Plyometrics is a form of rapid jump training that builds explosive power. For each exercise, jump as high as you can, keeping your knees aligned over your ankles and your chest tilted forward slightly, so it's over your knees. As soon as you land one jump, launch into the next one. Start with your feet together, bend your knees and jump up into the air, starting the next jump as soon as you land the previous one. After 10 jumps, rest a few seconds, and then jump off with one foot and land with the next, repeating the pattern for a total of 10 jumps on each side. Also do box jumps, jumping up onto a 1-foot high box, landing back down on the ground, and then immediately jumping onto an 18-inch box. Go back to the shorter box and repeat the cycle 10 times. Then do the box jumps with a single foot. Another option: do your regular cheer jumps 10 times in succession.
Resistance Band Training
Another option for building explosive power is using kinetic bands. With the bands wrapped around your thighs, you'll perform your regular cheer jumps, such as arabesques, herkies or toe touches, thus adding resistance as you jump. Perform multiple jumps in sequence, and when you remove the bands, you'll find your jump strength and flexibility can be greatly improved. Kinetic bands come with varying levels of resistance for beginners, intermediate and more advanced users and are made by various companies, so be sure to follow the installation and usage instructions that came with the bands carefully to avoid injury or strain.

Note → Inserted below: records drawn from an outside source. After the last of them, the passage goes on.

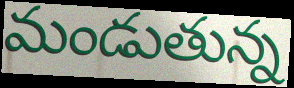
మండుతున్న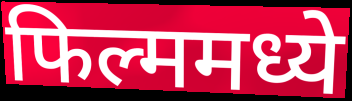
फिल्ममध्येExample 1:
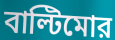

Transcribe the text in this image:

বাল্টিমোর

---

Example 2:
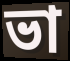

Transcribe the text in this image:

ভা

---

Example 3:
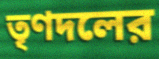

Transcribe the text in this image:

তৃণদলের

The most common types of injuries in cheerleading are strains and sprains, suggests Ohio's Nationwide Children's Hospital, so proper warm-ups and stretching should always be part of your routine. Static stretching before your workout doesn't really help, so to warm up, do five to 10 minutes of light cardio, such as jogging or cycling and then dynamic stretches like arm circles or leg kicks. Stretching for flexibility should take place at the end of practice or at the end of your workouts. To stretch for the straddle jump, sit down in a straddle position and allow your chest to fall toward the floor. Raise your chest up, and then reach your arms toward one leg, keeping your chest facing forward. For the pike jump, place your legs in front of you and allow your chest to fall forward. Work on your side or single-leg splits by contracting your muscles slightly and then allowing them to relax. When they relax, sink deeper into the stretch.